** Selected passage follows **

Wilson added that out of the 11 studies he and colleagues conducted on alone time, the results all indicated the majority of people preferred an external activity to doing absolutely nothing, even if the environment was designed to be peaceful and comfortable. The preference was the same regardless of an individual’s age, and while study participants indicated even if they enjoyed the alone time, it was more difficult to concentrate with no music, phone, book, or similar quiet activity.
In fact, without any activity to pass the time, most people said it was not enjoyable.
“That was surprising that even older people did not show any particular fondness for being alone thinking,” said Wilson. “We found that about a third admitted that they had ‘cheated’ at home by engaging in some activity, such as listening to music or using a cell phone, or leaving their chair. And they didn’t enjoy this experience any more at home than at the lab.”
Not surprisingly, the experience of alone time was only enjoyable when people were given a quiet activity, but this also encouraged researchers to ask the question: “Would they rather do an unpleasant activity than no activity at all?”

** End of Selected passage **

Task goal >> Resume the passage on the alone-time studies, picking up right after its final sentence.

** Information supplied follows **

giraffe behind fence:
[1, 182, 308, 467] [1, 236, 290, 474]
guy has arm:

** End of Information supplied **

Exercise response >>
The answer was yes; many people would rather do something unpleasant, like self-administer electric shocks. The majority of these individuals, however, were men, and researchers explained this was likely because men tend to seek “sensations” to pass the time whereas women are content with activities like reading.
“What is striking,” the investigators write, “is that simply being alone with their own thoughts for 15 minutes was apparently so aversive that it drove many participants to self-administer an electric shock that they had earlier said they would pay to avoid.”
“The mind is designed to engage with the world,” added Wilson. “Even when we are by ourselves, our focus usually is on the outside world. And without training in meditation or thought-control techniques, which still are difficult, most people would prefer to engage in external activities.”